50 Ways to Improve Women's Lives by National Council Of Women's Organizations
Author:National Council Of Women's Organizations
Language: eng
Format: epub
ISBN: 9781577317012
Publisher: New World Library
Teach Honest Sex Education
Martha E. Kempner, Director of Public Information, Sexuality Information and Education Council of the United States
Since 1996, the federal government has sunk over $900 million into programs that tell young people that sexual relationships outside of marriage are likely to have harmful physical and psychological consequences. Although referred to as “abstinence-until-marriage programs,” they teach a lot more than “just say no” – especially on the topic of gender.
You might be surprised at the extent to which the curricula for these programs refer to outdated social norms and reinforce sexist stereotypes. The student workbook Sex Respect, for example, suggests that young people ask for their parents’ opinions on whether it is appropriate for girls to ask guys out.1 Reasonable Reasons to Wait asks young people to consider this question: “Will the wife work after marriage or will the husband be the sole breadwinner?”2 And Art of Loving Well asks them to “think of the enormous wisdom contained in the fact that in a wedding ceremony the father ‘gives away’ his daughter.”3
Sex Respect anticipates that students will ask the bizarre question: Are boys who abstain really considered ‘virgins’?” The answer the book provides: “Although the term more commonly is used in reference to girls, it applies to boys too.”4 While at some distant point in our cultural history, the word “virgin” might have only referred to women, this is no longer the case. By including this as a likely question, the curriculum is subtly reinforcing a model of gender inequality that requires chastity and purity in women but not men.
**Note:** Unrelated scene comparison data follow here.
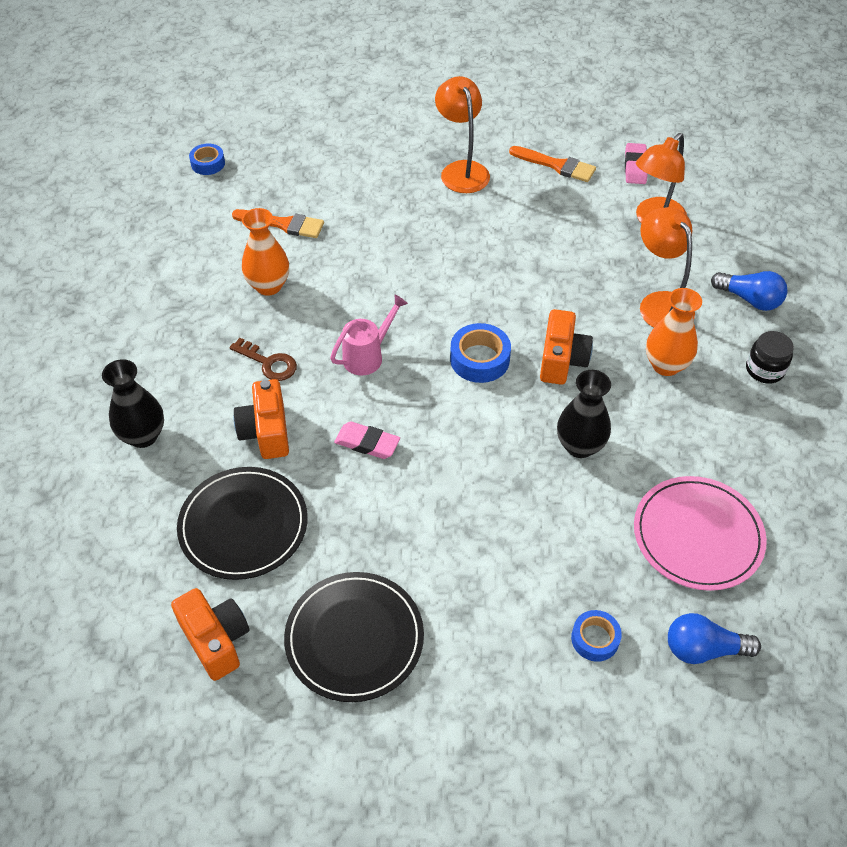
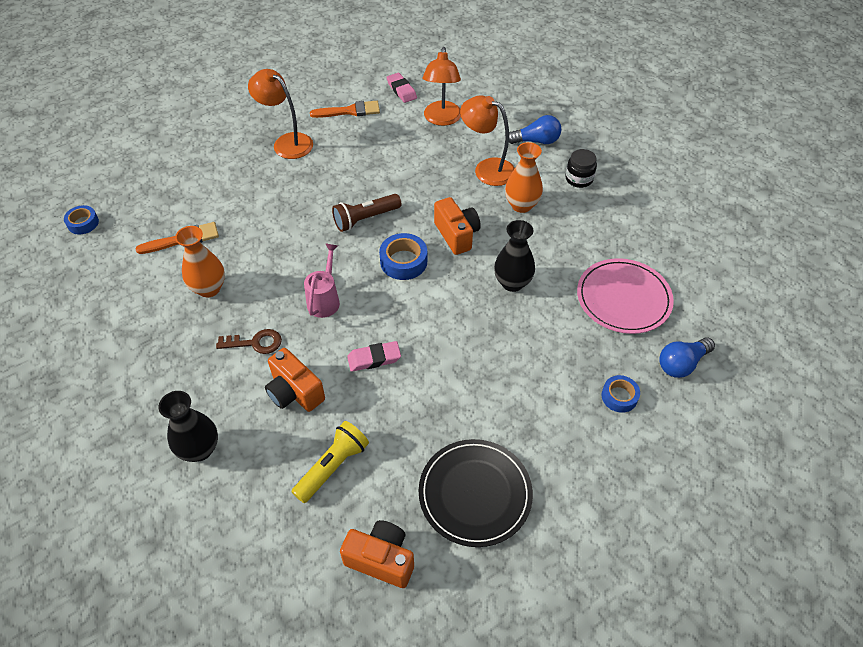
camera: 35 degrees left, 0 degrees up
(243, 525) = (333, 467): black plate -> yellow flashlight
(477, 292) = (365, 219): none -> brown flashlight

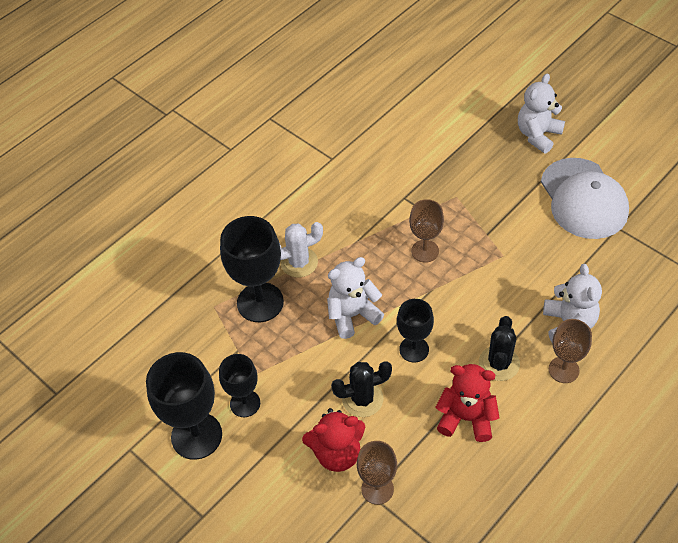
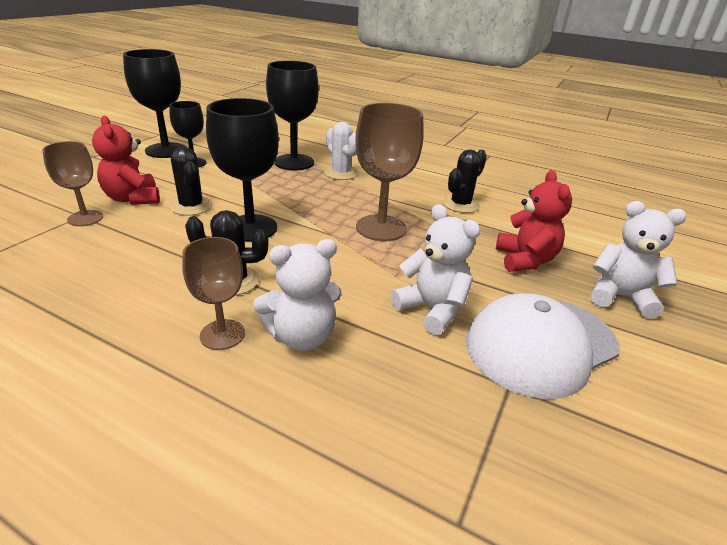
camera: 70 degrees right, 20 degrees down
(352, 315) = (288, 197): white teddy bear -> white teddy bear (432, 309)
(387, 181) = (460, 204): none -> black cactus
(414, 349) = (250, 228): black goblet -> black goblet, size x1.64
(425, 251) = (381, 228): brown goblet -> brown goblet, size x1.64
(466, 418) = (157, 262): red teddy bear -> red teddy bear (525, 260)

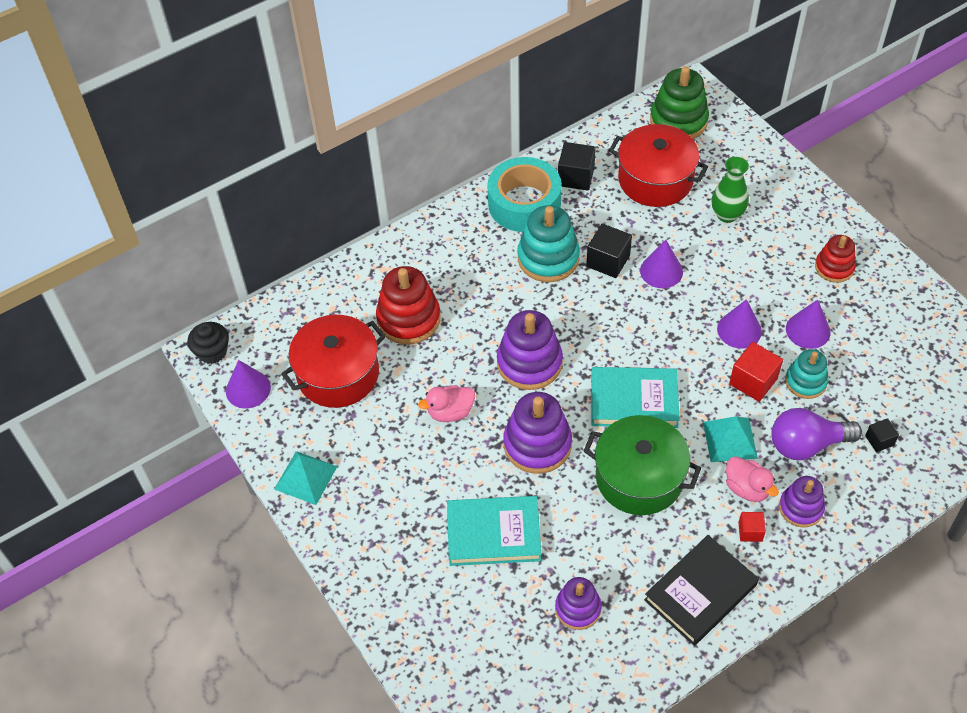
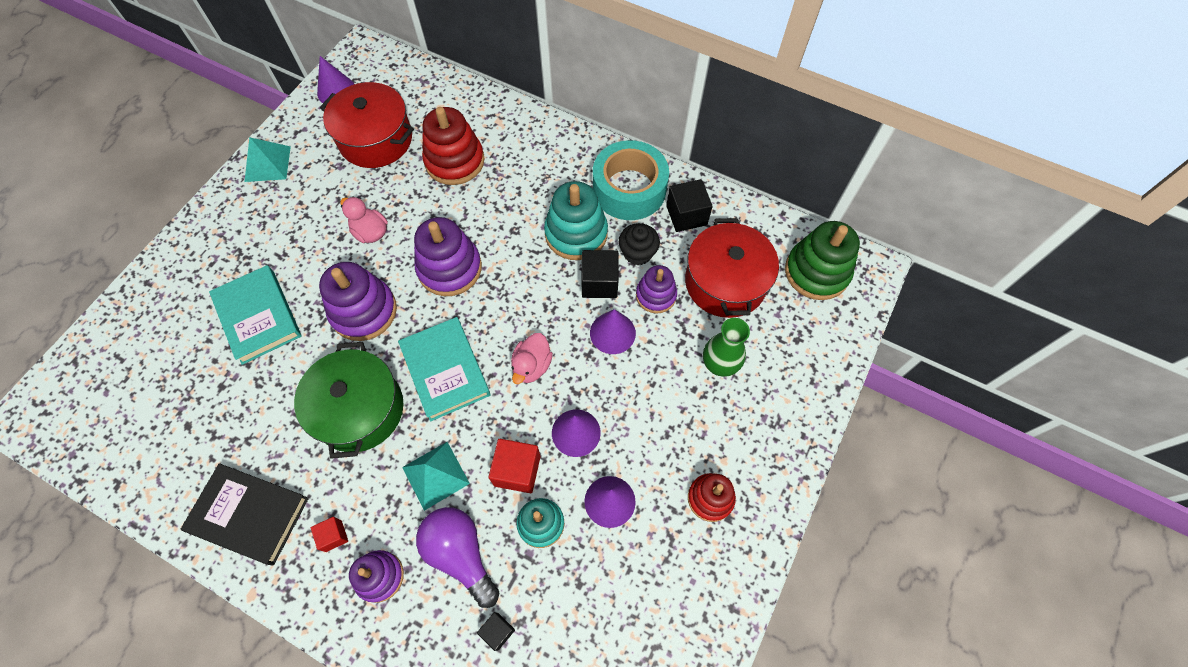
camera: 60 degrees right, 10 degrees up
(212, 352) = (362, 54): black cupcake -> black cupcake (637, 253)
(578, 608) = (202, 414): purple stacking toy -> purple stacking toy (656, 295)
(747, 488) = (383, 513): pink duck -> pink duck (532, 366)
Gender inequality is further reinforced in discussions of sexual relationships, in which the curricula promote the age-old stereotype that men use love to get sex and women only have sex to feel loved. Sex Respect explains that “a young man’s natural desire for sex is already strong due to testosterone, the powerful male growth hormone. Females are becoming culturally conditioned to fantasize about sex as well.”5
By promoting such ideas, these curricula ultimately put the responsibility for controlling sexual behavior on young women. Reasonable Reasons to Wait explains, “Girls need to be aware they may be able to tell when a kiss is leading to something else. The girl may need to put the brakes on first to help the boy.”6 Presenting these stereotypes and myths as universal truths can limit the options of young women, influence their behavior, and color the expectations of both girls and boys for future relationships.
Perhaps even more alarming, however, is that these programs present equally biased information about pregnancy- and disease-prevention methods. Young people are told that condoms break, tear, and have large holes; that birth control is difficult to use; and that sexually transmitted diseases (STDs) are simply the inevitable consequence of premarital sexual activity.
It is important for us to remember that by their senior year, 62 percent of high school students in the United States have had sexual intercourse.7 Telling these students that condoms and contraception do not work will not prevent them from engaging in sexual behavior.